Transformer Based Binocular Disparity Prediction with Occlusion Predict and Novel Full Connection Layers

Sensors (Basel). 2022 Oct 6;22(19):7577. doi: 10.3390/s22197577.

Abstract

The depth estimation algorithm based on the convolutional neural network has many limitations and defects by constructing matching cost volume to calculate the disparity: using a limited disparity range, the authentic disparity beyond the predetermined range can not be acquired; Besides, the matching process lacks constraints on occlusion and matching uniqueness; Also, as a local feature extractor, a convolutional neural network lacks the ability of global context information perception. Aiming at the problems in the matching method of constructing matching cost volume, we propose a disparity prediction algorithm based on Transformer, which specifically comprises the Swin-SPP module for feature extraction based on Swin Transformer, Transformer disparity matching network based on self-attention and cross-attention mechanism, and occlusion prediction sub-network. In addition, we propose a double skip connection fully connected layer to solve the problems of gradient vanishing and explosion during the training process for the Transformer model, thus further enhancing inference accuracy. The proposed model in this paper achieved an EPE (Absolute error) of 0.57 and 0.61, and a 3PE (Percentage error greater than 3 px) of 1.74% and 1.56% on KITTI 2012 and KITTI 2015 datasets, respectively, with an inference time of 0.46 s and parameters as low as only 2.6 M, showing great advantages compared with other algorithms in various evaluation metrics.

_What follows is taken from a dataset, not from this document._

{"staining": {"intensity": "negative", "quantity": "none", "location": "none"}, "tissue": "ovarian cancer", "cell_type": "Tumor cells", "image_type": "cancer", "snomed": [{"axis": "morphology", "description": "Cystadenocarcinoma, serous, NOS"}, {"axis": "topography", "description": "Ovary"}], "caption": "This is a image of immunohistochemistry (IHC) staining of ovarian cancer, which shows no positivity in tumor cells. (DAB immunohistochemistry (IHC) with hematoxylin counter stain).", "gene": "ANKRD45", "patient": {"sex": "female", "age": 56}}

Keywords: attention; binocular disparity; transformer.

MeSH terms

  • Algorithms
  • Neural Networks, Computer*
  • Vision Disparity*

Grants and funding

This work was supported by the National Natural Science Foundation of China U19A2080, the National Natural Science Foundation of China U1936106, the CAS Strategic Leading Science and Technology Project XDA27040303, XDA18040400, and XDB44000000, and the High Technology Project 31513070501 and 1916312ZD00902201.